EXERCISE DIRECTIONS ::
Copy the source text of every item below character for character, changing nothing.

DATA PROVIDED ::
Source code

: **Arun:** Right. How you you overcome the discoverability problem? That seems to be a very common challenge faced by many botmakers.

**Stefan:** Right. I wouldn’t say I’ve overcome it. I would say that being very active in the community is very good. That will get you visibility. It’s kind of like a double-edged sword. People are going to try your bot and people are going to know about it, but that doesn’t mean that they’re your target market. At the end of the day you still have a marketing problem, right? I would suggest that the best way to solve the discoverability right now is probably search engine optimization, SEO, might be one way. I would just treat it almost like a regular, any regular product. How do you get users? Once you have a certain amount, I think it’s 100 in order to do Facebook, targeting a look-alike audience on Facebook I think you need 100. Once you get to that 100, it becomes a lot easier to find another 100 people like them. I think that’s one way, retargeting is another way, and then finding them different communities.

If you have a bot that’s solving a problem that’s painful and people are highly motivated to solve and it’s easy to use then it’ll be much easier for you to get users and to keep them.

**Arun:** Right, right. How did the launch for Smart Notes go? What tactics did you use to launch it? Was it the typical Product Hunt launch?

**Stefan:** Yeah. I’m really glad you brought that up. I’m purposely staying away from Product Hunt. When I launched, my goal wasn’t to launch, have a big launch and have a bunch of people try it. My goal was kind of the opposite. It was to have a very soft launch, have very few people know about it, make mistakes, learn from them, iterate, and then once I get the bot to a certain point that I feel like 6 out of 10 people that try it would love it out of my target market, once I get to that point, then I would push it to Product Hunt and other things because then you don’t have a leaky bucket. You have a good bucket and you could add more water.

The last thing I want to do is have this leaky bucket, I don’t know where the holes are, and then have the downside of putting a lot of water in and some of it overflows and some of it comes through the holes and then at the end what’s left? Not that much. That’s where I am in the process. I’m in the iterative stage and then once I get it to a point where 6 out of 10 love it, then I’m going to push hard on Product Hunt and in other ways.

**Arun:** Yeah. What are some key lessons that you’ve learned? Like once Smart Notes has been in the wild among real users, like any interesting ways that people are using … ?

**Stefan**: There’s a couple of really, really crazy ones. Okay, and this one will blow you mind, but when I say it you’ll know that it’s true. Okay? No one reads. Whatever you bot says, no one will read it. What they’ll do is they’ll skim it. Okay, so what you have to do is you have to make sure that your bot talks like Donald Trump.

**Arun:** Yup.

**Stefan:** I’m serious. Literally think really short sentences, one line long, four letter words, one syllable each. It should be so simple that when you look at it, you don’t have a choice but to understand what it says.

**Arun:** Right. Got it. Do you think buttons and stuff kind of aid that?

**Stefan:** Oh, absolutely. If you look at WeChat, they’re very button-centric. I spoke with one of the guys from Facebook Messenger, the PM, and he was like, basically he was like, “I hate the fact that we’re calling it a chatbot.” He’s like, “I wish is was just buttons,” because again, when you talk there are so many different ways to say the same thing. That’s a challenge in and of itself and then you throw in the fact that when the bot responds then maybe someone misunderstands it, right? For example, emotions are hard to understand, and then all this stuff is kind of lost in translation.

ANSWER AREA ::
Source code

: **Arun:** Right. How you you overcome the discoverability problem? That seems to be a very common challenge faced by many botmakers.

**Stefan:** Right. I wouldn’t say I’ve overcome it. I would say that being very active in the community is very good. That will get you visibility. It’s kind of like a double-edged sword. People are going to try your bot and people are going to know about it, but that doesn’t mean that they’re your target market. At the end of the day you still have a marketing problem, right? I would suggest that the best way to solve the discoverability right now is probably search engine optimization, SEO, might be one way. I would just treat it almost like a regular, any regular product. How do you get users? Once you have a certain amount, I think it’s 100 in order to do Facebook, targeting a look-alike audience on Facebook I think you need 100. Once you get to that 100, it becomes a lot easier to find another 100 people like them. I think that’s one way, retargeting is another way, and then finding them different communities.

If you have a bot that’s solving a problem that’s painful and people are highly motivated to solve and it’s easy to use then it’ll be much easier for you to get users and to keep them.

**Arun:** Right, right. How did the launch for Smart Notes go? What tactics did you use to launch it? Was it the typical Product Hunt launch?

**Stefan:** Yeah. I’m really glad you brought that up. I’m purposely staying away from Product Hunt. When I launched, my goal wasn’t to launch, have a big launch and have a bunch of people try it. My goal was kind of the opposite. It was to have a very soft launch, have very few people know about it, make mistakes, learn from them, iterate, and then once I get the bot to a certain point that I feel like 6 out of 10 people that try it would love it out of my target market, once I get to that point, then I would push it to Product Hunt and other things because then you don’t have a leaky bucket. You have a good bucket and you could add more water.

The last thing I want to do is have this leaky bucket, I don’t know where the holes are, and then have the downside of putting a lot of water in and some of it overflows and some of it comes through the holes and then at the end what’s left? Not that much. That’s where I am in the process. I’m in the iterative stage and then once I get it to a point where 6 out of 10 love it, then I’m going to push hard on Product Hunt and in other ways.

**Arun:** Yeah. What are some key lessons that you’ve learned? Like once Smart Notes has been in the wild among real users, like any interesting ways that people are using … ?

**Stefan**: There’s a couple of really, really crazy ones. Okay, and this one will blow you mind, but when I say it you’ll know that it’s true. Okay? No one reads. Whatever you bot says, no one will read it. What they’ll do is they’ll skim it. Okay, so what you have to do is you have to make sure that your bot talks like Donald Trump.

**Arun:** Yup.

**Stefan:** I’m serious. Literally think really short sentences, one line long, four letter words, one syllable each. It should be so simple that when you look at it, you don’t have a choice but to understand what it says.

**Arun:** Right. Got it. Do you think buttons and stuff kind of aid that?

**Stefan:** Oh, absolutely. If you look at WeChat, they’re very button-centric. I spoke with one of the guys from Facebook Messenger, the PM, and he was like, basically he was like, “I hate the fact that we’re calling it a chatbot.” He’s like, “I wish is was just buttons,” because again, when you talk there are so many different ways to say the same thing. That’s a challenge in and of itself and then you throw in the fact that when the bot responds then maybe someone misunderstands it, right? For example, emotions are hard to understand, and then all this stuff is kind of lost in translation.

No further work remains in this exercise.